Syslog - McAfee Network Security Manager

Prerequisites

McAfee Network Security Manager can forward notifications and events via Syslog to a LogRhythm System Monitor Agent.

Following the instructions provided by McAfee, use the master console to enable Syslog forwarding of events to the IP address of the LogRhythm System Monitor Agent that will be collecting the logs. If necessary, enable events to be forwarded for all categories possible.
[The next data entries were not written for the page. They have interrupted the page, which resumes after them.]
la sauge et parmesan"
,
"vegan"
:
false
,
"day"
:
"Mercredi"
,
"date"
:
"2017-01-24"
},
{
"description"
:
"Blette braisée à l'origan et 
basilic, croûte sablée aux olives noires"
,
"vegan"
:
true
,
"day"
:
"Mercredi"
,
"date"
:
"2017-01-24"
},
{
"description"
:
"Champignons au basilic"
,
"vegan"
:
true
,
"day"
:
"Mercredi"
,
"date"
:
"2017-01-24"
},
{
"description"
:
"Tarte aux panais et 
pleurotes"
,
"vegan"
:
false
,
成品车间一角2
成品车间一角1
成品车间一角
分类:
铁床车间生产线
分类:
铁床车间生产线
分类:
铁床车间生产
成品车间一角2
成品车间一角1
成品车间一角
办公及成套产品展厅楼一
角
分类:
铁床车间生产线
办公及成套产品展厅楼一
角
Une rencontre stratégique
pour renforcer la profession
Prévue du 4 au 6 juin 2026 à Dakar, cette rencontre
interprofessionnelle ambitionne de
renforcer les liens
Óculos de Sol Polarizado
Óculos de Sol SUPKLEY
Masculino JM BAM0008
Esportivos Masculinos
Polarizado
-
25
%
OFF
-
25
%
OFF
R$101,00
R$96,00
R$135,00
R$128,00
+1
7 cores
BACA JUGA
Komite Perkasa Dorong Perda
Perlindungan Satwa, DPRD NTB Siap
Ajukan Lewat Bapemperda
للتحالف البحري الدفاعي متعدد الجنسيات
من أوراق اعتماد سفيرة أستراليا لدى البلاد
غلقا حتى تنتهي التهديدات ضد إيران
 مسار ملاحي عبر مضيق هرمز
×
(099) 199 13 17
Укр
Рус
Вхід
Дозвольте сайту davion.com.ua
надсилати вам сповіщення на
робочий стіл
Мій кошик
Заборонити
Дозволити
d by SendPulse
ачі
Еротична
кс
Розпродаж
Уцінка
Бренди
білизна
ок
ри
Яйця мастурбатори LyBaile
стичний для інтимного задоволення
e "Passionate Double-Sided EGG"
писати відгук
An output formatting string is required by the McAfee Network Security Manager software because its default configuration does not provide enough information. The following formatting is used for the creation of the rules and must be used:

$IV_ATTACK_TIME$!$IV_QUARANTINE_END_TIME$!$IV_REMEDIATION_END_TIME$!$IV_ALERT_
ID$!$IV_ATTACK_ID$!$IV_ALERT_TYPE$!$IV_ATTACK_SEVERITY$!$IV_ATTACK_CONFIDENCE$!$IV_RELEVANCE
$!$IV_CATEGORY$!$IV_SUB_CATEGORY$!$IV_DIRECTION$!$IV_RESULT_STATUS$!$IV_SOURCE_IP$!$IV_DESTINATION_
IP$!$IV_SOURCE_PORT$!$IV_DESTINATION_PORT$!$IV_APPLICATION_PROTOCOL$!$IV_NETWORK_PROTOCOL$!$
IV_ADMIN_DOMAIN$!$IV_SENSOR_NAME$!$IV_INTERFACE$!$IV_DETECTION_MECHANISM$!$IV_ATTACK_SIGNATURE
$!$IV_MCAFEE_NAC_FORWARDED_STATUS$!$IV_MCAFEE_NAC_MANAGED_STATUS$!$IV_MCAFEE_NAC_ERROR_STATUS
$!$IV_MCAFEE_NAC_ACTION_STATUS$

Configure McAfee Network Security Manager

No additional changes are necessary to configure LogRhythm to work with McAfee Network Security Manger.

After you configure the device, you must also configure LogRhythm according to the instructions provided on the overview page of this guide. Only Global Admins or Restricted Admins with elevated View and Manage privileges can take this action.

The name of the log message source is Syslog - McAfee Network Security Manager. In addition, when configuring this log source:

• For Log Message Processing Mode, select MPE Processing Enabled, Event Forwarding Enabled.
• For Log Message Processing Engine (MPE) Policy, select LogRhythm Default.